A woman charged with stealing a golf cart from a Miami jail was held on $5,000 bond on Thursday.
Amanda Evans, 18, was charged with theft and was arrested on Tuesday.
She had been at the Turner Guilford Knight Correctional Center picking up property, and upon leaving she took a golf cart and struck a barricade, the arrest affidavit said. She then hit an unoccupied, parked vehicle, the arrest affidavit said. Corrections officers were able to eventually detain her.
Evans' mother, Brenda Evans, said in a telephone interview that her daughter has schizophrenia and is bipolar, and has not taken her medication for about a month.
"She should have been Baker Acted," Brenda Evans said. "She needs her medication.
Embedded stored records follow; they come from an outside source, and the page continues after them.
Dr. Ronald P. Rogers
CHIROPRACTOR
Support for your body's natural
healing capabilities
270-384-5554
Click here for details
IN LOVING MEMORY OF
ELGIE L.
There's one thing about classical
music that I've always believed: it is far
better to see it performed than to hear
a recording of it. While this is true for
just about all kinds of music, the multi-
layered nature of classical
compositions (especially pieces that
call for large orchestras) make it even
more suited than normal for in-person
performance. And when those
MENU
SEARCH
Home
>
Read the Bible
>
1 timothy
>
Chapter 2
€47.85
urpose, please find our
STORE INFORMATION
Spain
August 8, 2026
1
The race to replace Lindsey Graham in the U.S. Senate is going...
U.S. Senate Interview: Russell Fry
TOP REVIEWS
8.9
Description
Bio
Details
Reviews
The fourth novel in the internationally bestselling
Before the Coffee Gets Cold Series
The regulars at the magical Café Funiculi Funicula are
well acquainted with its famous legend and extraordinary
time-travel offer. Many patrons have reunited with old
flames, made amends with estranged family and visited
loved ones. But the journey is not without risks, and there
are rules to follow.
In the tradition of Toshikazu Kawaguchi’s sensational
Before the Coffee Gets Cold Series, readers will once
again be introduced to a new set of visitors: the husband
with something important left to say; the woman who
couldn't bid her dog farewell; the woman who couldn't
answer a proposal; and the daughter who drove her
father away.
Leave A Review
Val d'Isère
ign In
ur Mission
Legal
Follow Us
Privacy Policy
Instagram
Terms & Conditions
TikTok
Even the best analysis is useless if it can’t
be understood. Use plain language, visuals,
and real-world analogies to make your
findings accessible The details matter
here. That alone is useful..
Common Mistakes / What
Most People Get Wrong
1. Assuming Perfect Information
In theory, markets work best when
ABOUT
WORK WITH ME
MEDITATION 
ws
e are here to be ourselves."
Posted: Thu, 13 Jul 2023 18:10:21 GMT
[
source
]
If she has her medication, she will be OK."
Brenda Evans said her daughter had been previously arrested on Saturday for disorderly conduct.
Amanda Evans made her appearance through video conferencing Thursday before Miami-Dade Circuit Judge Ellen Sue Venzer.
Evans, wearing an anti-suicide smock, refused to answer several questions from Venzer and her court-appointed attorney about whether she'd like to go to a hospital rather than a jail.
Evans then smiled and leaned forward and asked Venzer, "Why are you turning your eyes so much?"
Venzer explained that she can see Evans better on the screen next to her and Evans laughed.
"Can you afford an attorney?" Venzer asked.
"I don't need an attorney," Evans said, laughing again.
After Venzer read the charges of the theft of the golf cart, Evans became more talkative.
"Oh yeah, I always wanted to do that, I always wanted to get a golf cart and smash it into something, so when I saw like some things, I was like, f--k yeah, let's do this," Evans said. "I always wanted to do that s--t."
Venzer grimaced and shook her head. "I love my job," she said.
Evans' attorney explained that she has no felony arrests. Venzer suggested Evans needed a psychological examination.
"I think she's got issues that need to be addressed," she said, before offering Evans the options of jail or a hospital.
"I don't believe in either one of them, I don't like the hospitals and I don't like the jails," Evans replied.
Venzer gave her a third option of posting bond and facing trial.
"Post a bond then, I guess, and face trial. Why can't I just face trial now?" Evans asked.
Venzer explained that it was a bond hearing and set her bond at $5,000. She also had some advice for Evans.
"I suggest that you stay away from the golf carts, OK?" Venzer said.
"Yeah, I never liked them, like," Evans said.
In an in-person interview with NBC 6 later on Thursday, Brenda Evans insisted that her daughter should not be behind bars, but should be treated for schizophrenia and bipolar disorder.
“I'm very hurt and disappointed in the system that they let something happen like that," she said through tears.